If we think about the connection between these two phenomena of loss of plasticity, I’d say the general one from this paper is hidden under the explicit one specifically for architecture-based. If any parameter in architecture-based approaches is trained repeatedly over time, it could face the general problem as well. But apparently the explicit one has priority to be addressed in architecture-based continual learning, so I only look for ideas that might be useful for that explicit thing I’ve been following at this point, rather than concerned with the general problem.

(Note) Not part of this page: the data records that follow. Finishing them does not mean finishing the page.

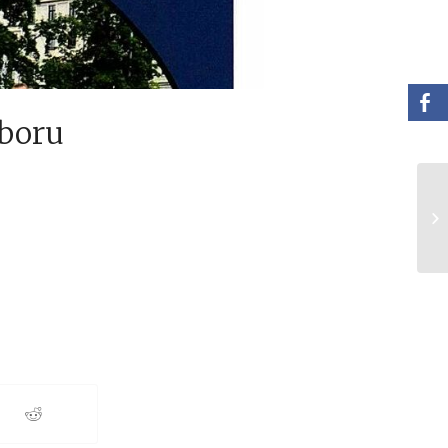
úboru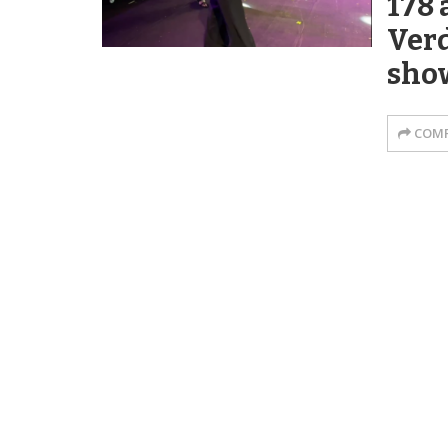
178 
Verd
show
COMP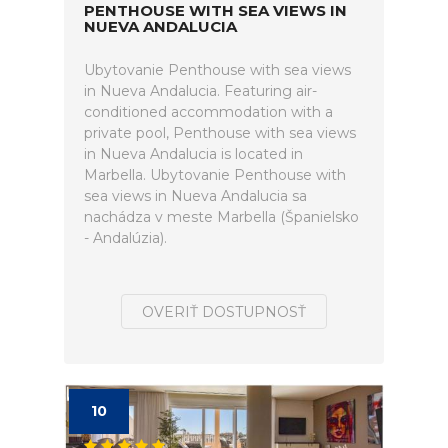
PENTHOUSE WITH SEA VIEWS IN
NUEVA ANDALUCIA
Ubytovanie Penthouse with sea views
in Nueva Andalucia. Featuring air-
conditioned accommodation with a
private pool, Penthouse with sea views
in Nueva Andalucia is located in
Marbella. Ubytovanie Penthouse with
sea views in Nueva Andalucia sa
nachádza v meste Marbella (Španielsko
- Andalúzia).
OVERIŤ DOSTUPNOSŤ
10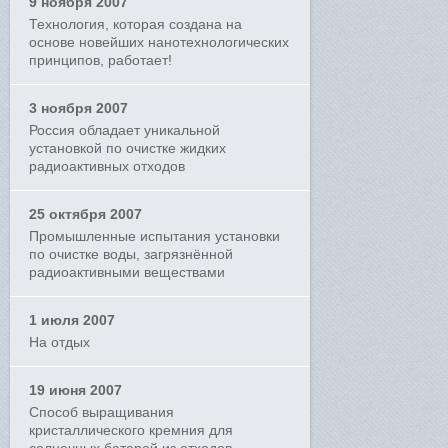
9 ноября 2007
Технология, которая создана на
основе новейших нанотехнологических
принципов, работает!
3 ноября 2007
Россия обладает уникальной
установкой по очистке жидких
радиоактивных отходов
25 октября 2007
Промышленные испытания установки
по очистке воды, загрязнённой
радиоактивными веществами
1 июля 2007
На отдых
19 июня 2007
Способ выращивания
кристаллического кремния для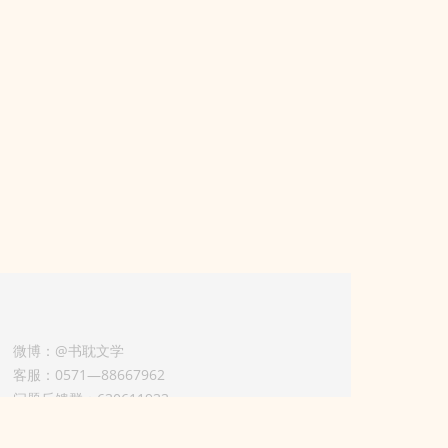
微博：@书耽文学
客服：0571—88667962
问题反馈群：630611933
版权业务联系人-淡风 QQ：
3614922414（加好友请备注合作来意）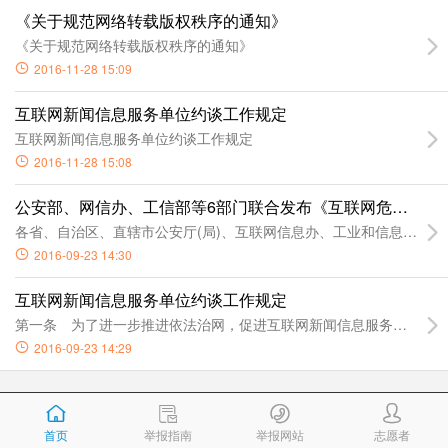
《关于规范网络转载版权秩序的通知》
《关于规范网络转载版权秩序的通知》
2016-11-28 15:09
互联网新闻信息服务单位约谈工作规定
互联网新闻信息服务单位约谈工作规定
2016-11-28 15:08
公安部、网信办、工信部等6部门联合发布《互联网危险物品
各省、自治区、直辖市公安厅(局)、互联网信息办、工业和信息化厅
2016-09-23 14:30
互联网新闻信息服务单位约谈工作规定
第一条 为了进一步推进依法治网，促进互联网新闻信息服务单位依
2016-09-23 14:29
首页
举报指南
举报网站
志愿者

Looking into their ideas, they proposed an algorithm called continual backpropagation, which also seems to be a fundamental solution for continual learning by modifying the underlying backpropagation mechanism. If we look closer, the idea is pretty simple: they think the cause of plasticity loss is that 1. large weights reduce plasticity; 2. some weights stay dormant. Their algorithm defines a contribution utility measure on units taking into account both causes, and reinitialise the least useful ones periodically. It is basically selective reinitialisation.

The reinitialisation helps release network capacity anyway though it means differently in this paper. Therefore it applies to what I want to improve for HAT, one work of which is AdaHAT. For example, reinitialise units that are least useful to previous tasks to make the way for future tasks. At the same time, I had found the learnable masks of HAT hardly update themselves showing great dormance, which could also be solved from reintialising potentially.

In summary, this is a very significant paper to read and also good to learn some ideas for algorithms to release network capacity and reduce the loss of plasticity.